Thereon I stepped between them, and, touching my jeweled belt, said: "Fair sir, I think the youth has had no less than his deserts, and as for the Voewood crows they like Norman carrion even better than Saxon flesh."

The soldier frowned, as well he might, at my retort, but before we could draw, as assuredly we would have done, the monk pushed in between us, and the athelings of the commission, who had orders to carry out their work with peace and dispatch as long as that were possible, quieted their unruly rabble, and presently a muttering, surly order was restored between the glowering crowds.

"Now," said the scribe propitiatingly, anxious to get through with his task, "you have heard how amiably Sewin answered. Of you I will ask a question or two in Saxon, since, likely enough, you do not know the blessed Latin." (By the soul of Hengist, though, I knew it before the stones of that confessor's ancient monastery were hewn from their native rock!) "Answer truly, and all shall be well with you. First, then, how much land hast thou?"
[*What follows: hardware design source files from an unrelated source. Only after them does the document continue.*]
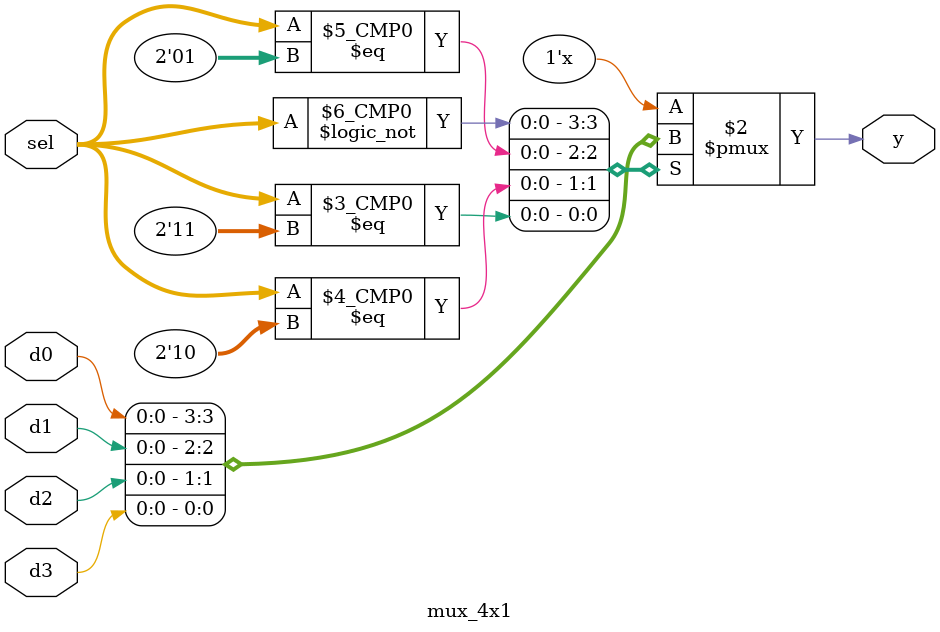
<source format=v>

parameter MODULE_SELECT = 3;

module gate(
  input i1, i2,
  output y
);
  assign y = i1 & i2;
endmodule

module has(
  input i1, i2,
  output y1, y2
);
  assign y1 = i1 ^ i2;
  assign y2 = i1 & i2;
endmodule

module fas(
  input i1, i2, i3,
  output y1, y2
);
  assign y1 = i1^i2^i3;
  assign y2 = (i1&i2) | (i2&i3) | (i3&i1);
endmodule

module mux_2x1(
  input d0, d1, 
  input sel,    
  output y      
);
  assign y = sel? d1 : d0;
endmodule

module mux_4x1(
  input d0, d1, d2, d3, 
  input [1:0] sel,      
  output reg y          
);
  always @(*) begin
    case(sel)
      2'b00: y = d0;
      2'b01: y = d1;
      2'b10: y = d2;
      2'b11: y = d3;
      default: y = 1'bx;
    endcase
  end
endmodule
</source>
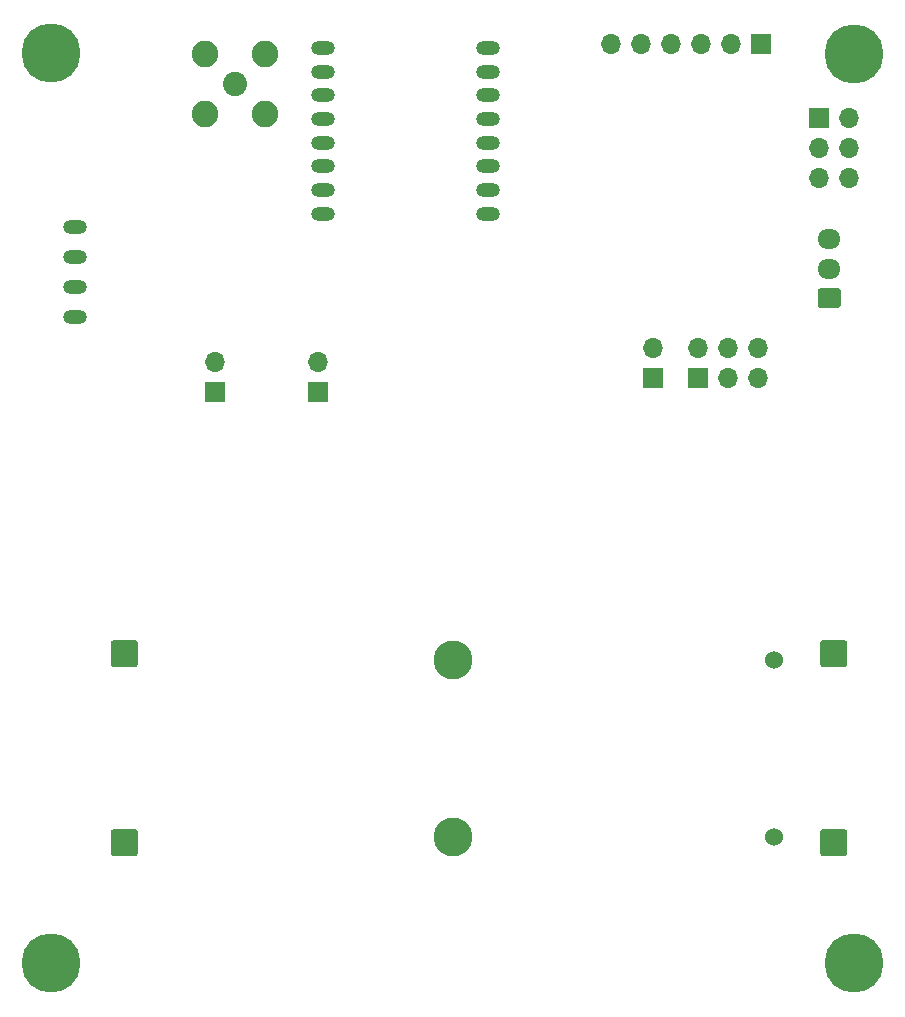
<source format=gbr>
%TF.GenerationSoftware,KiCad,Pcbnew,(5.1.7)-1*%
%TF.CreationDate,2021-04-09T11:38:41+02:00*%
%TF.ProjectId,mfm-v3-smd,6d666d2d-7633-42d7-936d-642e6b696361,rev?*%
%TF.SameCoordinates,Original*%
%TF.FileFunction,Soldermask,Bot*%
%TF.FilePolarity,Negative*%
%FSLAX46Y46*%
G04 Gerber Fmt 4.6, Leading zero omitted, Abs format (unit mm)*
G04 Created by KiCad (PCBNEW (5.1.7)-1) date 2021-04-09 11:38:41*
%MOMM*%
%LPD*%
G01*
G04 APERTURE LIST*
%ADD10O,1.700000X1.700000*%
%ADD11R,1.700000X1.700000*%
%ADD12C,3.300000*%
%ADD13C,1.530000*%
%ADD14O,2.000000X1.200000*%
%ADD15C,5.000000*%
%ADD16C,0.800000*%
%ADD17C,2.050000*%
%ADD18C,2.250000*%
%ADD19O,1.950000X1.700000*%
G04 APERTURE END LIST*
D10*
%TO.C,SW4*%
X35712400Y-109575600D03*
D11*
X35712400Y-112115600D03*
%TD*%
D10*
%TO.C,SW3*%
X44500800Y-109575600D03*
D11*
X44500800Y-112115600D03*
%TD*%
D12*
%TO.C,J5*%
X55880000Y-134745000D03*
X55880000Y-149735000D03*
D13*
X83060000Y-134745000D03*
X83060000Y-149735000D03*
%TD*%
D11*
%TO.C,J12*%
X81991200Y-82651600D03*
D10*
X79451200Y-82651600D03*
X76911200Y-82651600D03*
X74371200Y-82651600D03*
X71831200Y-82651600D03*
X69291200Y-82651600D03*
%TD*%
D11*
%TO.C,J10*%
X76682600Y-110896400D03*
D10*
X76682600Y-108356400D03*
X79222600Y-110896400D03*
X79222600Y-108356400D03*
X81762600Y-110896400D03*
X81762600Y-108356400D03*
%TD*%
D11*
%TO.C,SW1*%
X72847200Y-110896400D03*
D10*
X72847200Y-108356400D03*
%TD*%
D11*
%TO.C,J7*%
X86868000Y-88849200D03*
D10*
X89408000Y-88849200D03*
X86868000Y-91389200D03*
X89408000Y-91389200D03*
X86868000Y-93929200D03*
X89408000Y-93929200D03*
%TD*%
D14*
%TO.C,U4*%
X44895500Y-96978600D03*
X58895500Y-96978600D03*
X44895500Y-94978600D03*
X58895500Y-94978600D03*
X44895500Y-92978600D03*
X58895500Y-92978600D03*
X44895500Y-90978600D03*
X58895500Y-90978600D03*
X44895500Y-88978600D03*
X58895500Y-88978600D03*
X44895500Y-86978600D03*
X58895500Y-86978600D03*
X44895500Y-84978600D03*
X58895500Y-84978600D03*
X44895500Y-82978600D03*
X58895500Y-82978600D03*
%TD*%
%TO.C,J11*%
X23914100Y-105727500D03*
X23914100Y-103187500D03*
X23914100Y-100647500D03*
X23914100Y-98107500D03*
%TD*%
D15*
%TO.C,H4*%
X21869400Y-160451800D03*
D16*
X23744400Y-160451800D03*
X23195225Y-161777625D03*
X21869400Y-162326800D03*
X20543575Y-161777625D03*
X19994400Y-160451800D03*
X20543575Y-159125975D03*
X21869400Y-158576800D03*
X23195225Y-159125975D03*
%TD*%
D15*
%TO.C,H3*%
X21869400Y-83413600D03*
D16*
X23744400Y-83413600D03*
X23195225Y-84739425D03*
X21869400Y-85288600D03*
X20543575Y-84739425D03*
X19994400Y-83413600D03*
X20543575Y-82087775D03*
X21869400Y-81538600D03*
X23195225Y-82087775D03*
%TD*%
D15*
%TO.C,H2*%
X89865200Y-160451800D03*
D16*
X91740200Y-160451800D03*
X91191025Y-161777625D03*
X89865200Y-162326800D03*
X88539375Y-161777625D03*
X87990200Y-160451800D03*
X88539375Y-159125975D03*
X89865200Y-158576800D03*
X91191025Y-159125975D03*
%TD*%
D15*
%TO.C,H1*%
X89865200Y-83439000D03*
D16*
X91740200Y-83439000D03*
X91191025Y-84764825D03*
X89865200Y-85314000D03*
X88539375Y-84764825D03*
X87990200Y-83439000D03*
X88539375Y-82113175D03*
X89865200Y-81564000D03*
X91191025Y-82113175D03*
%TD*%
%TO.C,J4*%
G36*
G01*
X87237998Y-149091000D02*
X89038002Y-149091000D01*
G75*
G02*
X89288000Y-149340998I0J-249998D01*
G01*
X89288000Y-151141002D01*
G75*
G02*
X89038002Y-151391000I-249998J0D01*
G01*
X87237998Y-151391000D01*
G75*
G02*
X86988000Y-151141002I0J249998D01*
G01*
X86988000Y-149340998D01*
G75*
G02*
X87237998Y-149091000I249998J0D01*
G01*
G37*
%TD*%
%TO.C,J3*%
G36*
G01*
X27166998Y-149091000D02*
X28967002Y-149091000D01*
G75*
G02*
X29217000Y-149340998I0J-249998D01*
G01*
X29217000Y-151141002D01*
G75*
G02*
X28967002Y-151391000I-249998J0D01*
G01*
X27166998Y-151391000D01*
G75*
G02*
X26917000Y-151141002I0J249998D01*
G01*
X26917000Y-149340998D01*
G75*
G02*
X27166998Y-149091000I249998J0D01*
G01*
G37*
%TD*%
%TO.C,J2*%
G36*
G01*
X27166998Y-133089000D02*
X28967002Y-133089000D01*
G75*
G02*
X29217000Y-133338998I0J-249998D01*
G01*
X29217000Y-135139002D01*
G75*
G02*
X28967002Y-135389000I-249998J0D01*
G01*
X27166998Y-135389000D01*
G75*
G02*
X26917000Y-135139002I0J249998D01*
G01*
X26917000Y-133338998D01*
G75*
G02*
X27166998Y-133089000I249998J0D01*
G01*
G37*
%TD*%
%TO.C,J1*%
G36*
G01*
X87237998Y-133089000D02*
X89038002Y-133089000D01*
G75*
G02*
X89288000Y-133338998I0J-249998D01*
G01*
X89288000Y-135139002D01*
G75*
G02*
X89038002Y-135389000I-249998J0D01*
G01*
X87237998Y-135389000D01*
G75*
G02*
X86988000Y-135139002I0J249998D01*
G01*
X86988000Y-133338998D01*
G75*
G02*
X87237998Y-133089000I249998J0D01*
G01*
G37*
%TD*%
D17*
%TO.C,J13*%
X37465000Y-85979000D03*
D18*
X40005000Y-83439000D03*
X34925000Y-83439000D03*
X34925000Y-88519000D03*
X40005000Y-88519000D03*
%TD*%
%TO.C,J8*%
G36*
G01*
X88482000Y-104990000D02*
X87032000Y-104990000D01*
G75*
G02*
X86782000Y-104740000I0J250000D01*
G01*
X86782000Y-103540000D01*
G75*
G02*
X87032000Y-103290000I250000J0D01*
G01*
X88482000Y-103290000D01*
G75*
G02*
X88732000Y-103540000I0J-250000D01*
G01*
X88732000Y-104740000D01*
G75*
G02*
X88482000Y-104990000I-250000J0D01*
G01*
G37*
D19*
X87757000Y-101640000D03*
X87757000Y-99140000D03*
%TD*%
M02*

</source>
But I could not stand it. My spleen was roused against these braggart bullies, and, throwing discretion to the wind, I burst out, "Just so much as serves to keep me and mine in summer and winter!"

"And how many ploughs?"

"So many as need to till our cornlands."

"Rude boar!" said the monk, backing off into the group of his friends, and frowning from that vantage in his turn. "How many serfs acknowledge your surly leadership?"

"Just so many," I said, boiling over, "as can work the ploughs and reap the corn, and keep the land from greedy foreign clutches! There, put up your scroll and begone. I will not answer you! I will not say how many pigeons there are in our dovecotes—how many fowls roost upon their perches—how many earthen pots we have, or how many maids to scrub them! Get you back to the Conqueror: tell him I deride and laugh at him for the second time. Say I have lived a longish life, and never yet saw the light of that day when I profited by humility. Say I, the swart stranger who stabbed his ruffian courtier and galloped away with the white maid, Editha of Voewood—I, who plucked that flower from the very saddle-bow of his favorite, and thundered derisive through his first camp there on the eastern downs—say, even I will find a way to keep and wear her, in scorn of all that he can do! Out with you —begone!"

And they went, for I was clearly in no mood to be dallied with, while behind me the serfs and vassals were now mustering strongly, an angry array armed with such weapons as they could snatch up in their haste, and wanting but a word or look to fall upon the little band of assessors and slay them as they stood. Thus we won that hour—and many a long day had we to regret the victory.